*Exercise instructions*: Convert every line of the records below into a Markdown table with the columns "Row" and "Content," numbering the rows and skipping blank lines. Leave the pictures out of your answer.

::: Supplied information :::

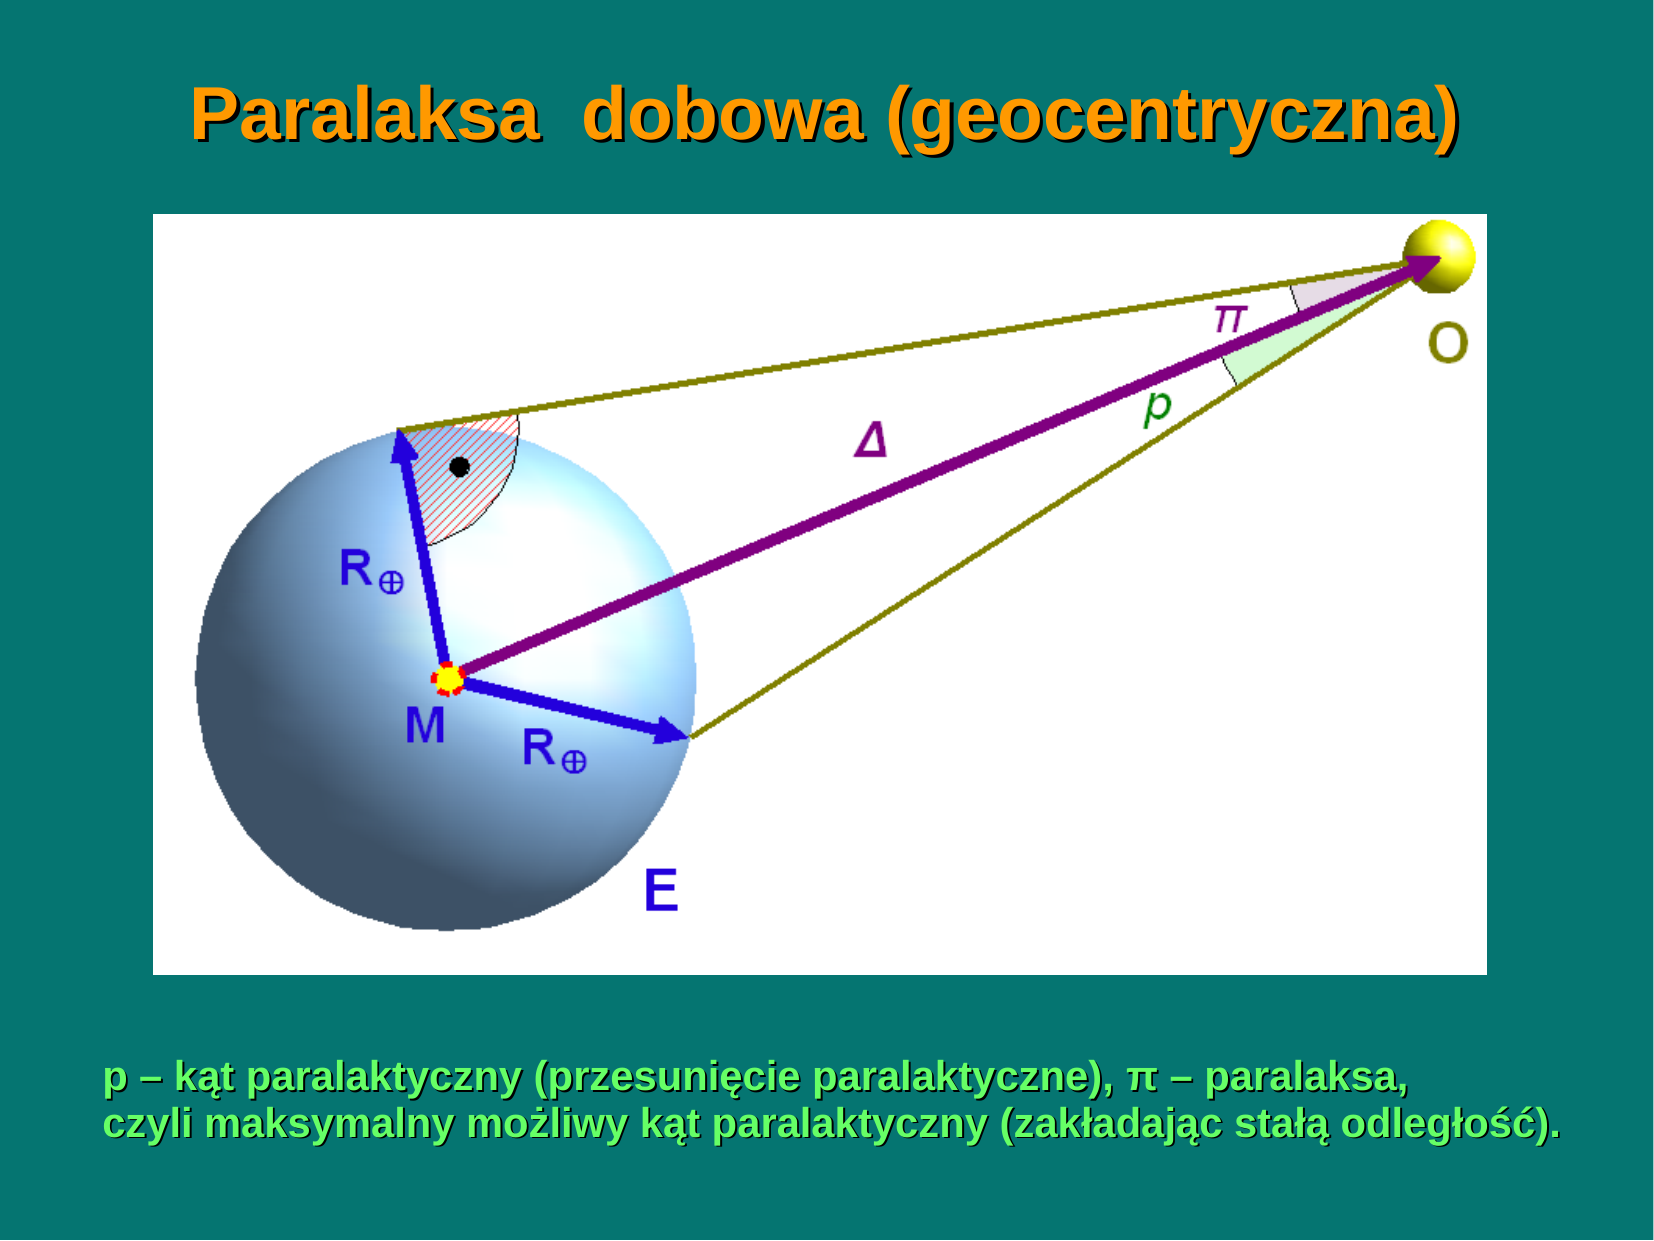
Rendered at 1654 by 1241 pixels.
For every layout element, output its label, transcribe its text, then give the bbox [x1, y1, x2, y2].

title Paralaksa dobowa (geocentryczna) [119, 56, 1532, 171]
picture [153, 214, 1487, 975]
text_box p – kąt paralaktyczny (przesunięcie paralaktyczne), π – paralaksa, czyli maksymalny możliwy kąt paralaktyczny (zakładając stałą odległość). [87, 1045, 1577, 1154]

:::

*Answer to the exercise*:
| Row | Content |
|---|---|
| 1 | Rendered at 1654 by 1241 pixels. |
| 2 | For every layout element, output its label, transcribe its text, then give the bbox [x1, y1, x2, y2]. |
| 3 | title Paralaksa dobowa (geocentryczna) [119, 56, 1532, 171] |
| 4 | picture [153, 214, 1487, 975] |
| 5 | text_box p – kąt paralaktyczny (przesunięcie paralaktyczne), π – paralaksa, czyli maksymalny możliwy kąt paralaktyczny (zakładając stałą odległość). [87, 1045, 1577, 1154] |